PAR CES MOTIFS, La Chambre civile : A la forme : Déclare recevables les appels interjetés par A______ contre les chiffres 7 et 13, respectivement par B______ contre les chiffres 1 et 4 à 7 du dispositif du jugement JTPI/8017/2013 rendu le 14 juin 2013 par le Tribunal de première instance dans la cause C/637/2012-14. Au fond : Constate l'entrée en force des chiffres 2, 3, 8 et 12 du dispositif de ce jugement. Annule les chiffres 5, 7 et 13 de ce jugement, et statuant à nouveau, réserve à B______ un droit de visite sur D______ qui s'exercera, sauf accord contraire des parties, un week-end sur deux, du vendredi soir au lundi matin, et durant la moitié des vacances scolaires.

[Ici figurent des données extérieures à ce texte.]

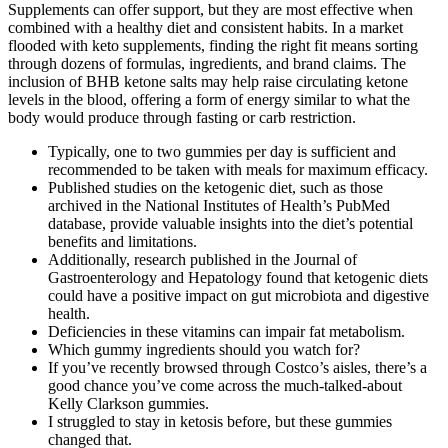
Supplements can offer support, but they are most effective when
combined with a healthy diet and consistent habits. In a market
flooded with keto supplements, finding the right fit means sorting
through dozens of formulas, ingredients, and brand claims. The
inclusion of BHB ketone salts may help raise circulating ketone
levels in the blood, offering a form of energy similar to what the
body would produce through fasting or carb restriction.
Typically, one to two gummies per day is sufficient and
recommended to be taken with meals for maximum efficacy.
Published studies on the ketogenic diet, such as those
archived in the National Institutes of Health’s PubMed
database, provide valuable insights into the diet’s potential
benefits and limitations.
Additionally, research published in the Journal of
Gastroenterology and Hepatology found that ketogenic diets
could have a positive impact on gut microbiota and digestive
health.
Deficiencies in these vitamins can impair fat metabolism.
Which gummy ingredients should you watch for?
If you’ve recently browsed through Costco’s aisles, there’s a
good chance you’ve come across the much-talked-about
Kelly Clarkson gummies.
I struggled to stay in ketosis before, but these gummies
changed that.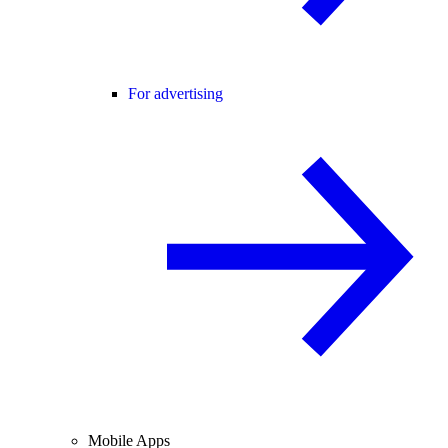
For advertising
Mobile Apps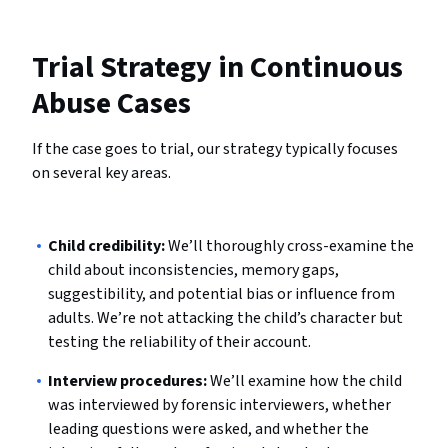
Trial Strategy in Continuous
Abuse Cases
If the case goes to trial, our strategy typically focuses
on several key areas.
Child credibility:
We’ll thoroughly cross-examine the
child about inconsistencies, memory gaps,
suggestibility, and potential bias or influence from
adults. We’re not attacking the child’s character but
testing the reliability of their account.
Interview procedures:
We’ll examine how the child
was interviewed by forensic interviewers, whether
leading questions were asked, and whether the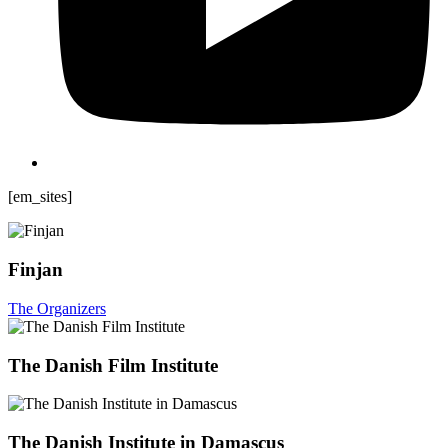
[em_sites]
Finjan
The Organizers
The Danish Film Institute
The Danish Institute in Damascus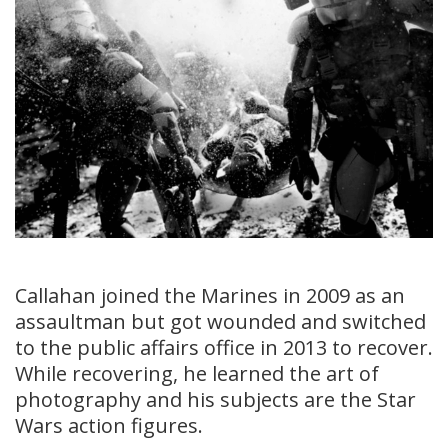
Callahan joined the Marines in 2009 as an
assaultman but got wounded and switched
to the public affairs office in 2013 to recover.
While recovering, he learned the art of
photography and his subjects are the Star
Wars action figures.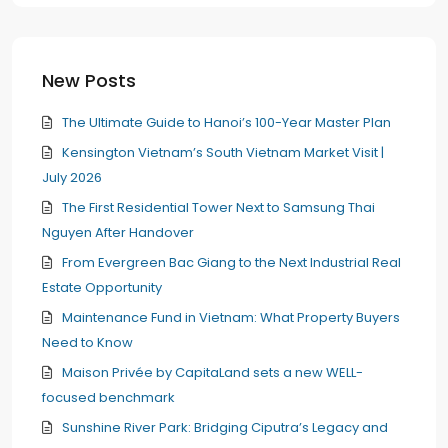
New Posts
The Ultimate Guide to Hanoi’s 100-Year Master Plan
Kensington Vietnam’s South Vietnam Market Visit |
July 2026
The First Residential Tower Next to Samsung Thai
Nguyen After Handover
From Evergreen Bac Giang to the Next Industrial Real
Estate Opportunity
Maintenance Fund in Vietnam: What Property Buyers
Need to Know
Maison Privée by CapitaLand sets a new WELL-
focused benchmark
Sunshine River Park: Bridging Ciputra’s Legacy and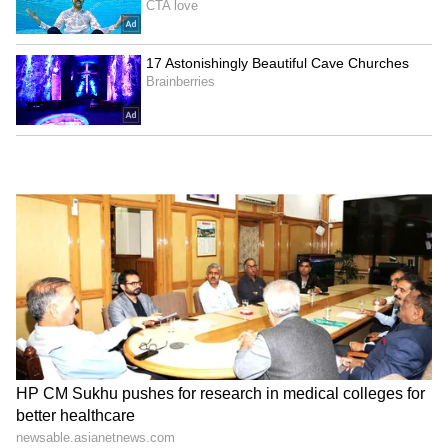
Agartala Tea Auction
Badrinath Temple theft:
Centre: TTDC team learns
Security guard arrested for
from Guwahati model
stealing donations
LATEST VIDEOS
SpaceX First Earnings Report
Explained | Elon Musk's Biggest
Business Test After Historic IPO
Kangana Ranaut Reacts to Meta's
Admission | Takes Sharp Aim at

Condamne B______ à verser à A______, par mois et d'avance, allocations familiales non comprises, la somme de 1'700 fr. au titre de contribution à l'entretien de D______, jusqu'à la majorité voire au-delà si celle-ci entreprend une formation professionnelle ou des études de manière régulière et sérieuse, dès l'entrée en force du présent arrêt. Confirme les chiffres 1, 4 et 6 du jugement querellé. Sur les frais de première instance et d'appel : Confirme les chiffres 9 à 11 du jugement querellé en ce qui concerne les frais judiciaires et les dépens, de première instance. Arrête les frais judiciaires des appels à 2'500 fr. Les répartit à parts égales entre les parties. Dit que la part de 1'250 fr. incombant à B______ est compensée par l'avance de frais versée par celui-ci, qui reste acquise à l'Etat de Genève. Dit que la part de 1'250 fr. incombant à A______ reste à la charge de l'Etat de Genève. Dit que chaque partie assume ses propres dépens. Siégeant : Madame Valérie LAEMMEL-JUILLARD, présidente; Madame Nathalie LANDRY-BARTHE, Monsieur Laurent RIEBEN, juges; Madame Barbara SPECKER, greffière.

La présidente : Valérie LAEMMEL-JUILLARD

La greffière : Barbara SPECKER

Indication des voies de recours :

Conformément aux art. 72 ss de la loi fédérale sur le Tribunal fédéral du 17 juin 2005 (LTF; RS 173.110), le présent arrêt peut être porté dans les trente jours qui suivent sa notification avec expédition complète (art. 100 al. 1 LTF) par devant le Tribunal fédéral par la voie du recours en matière civile.

Le recours doit être adressé au Tribunal fédéral, 1000 Lausanne 14.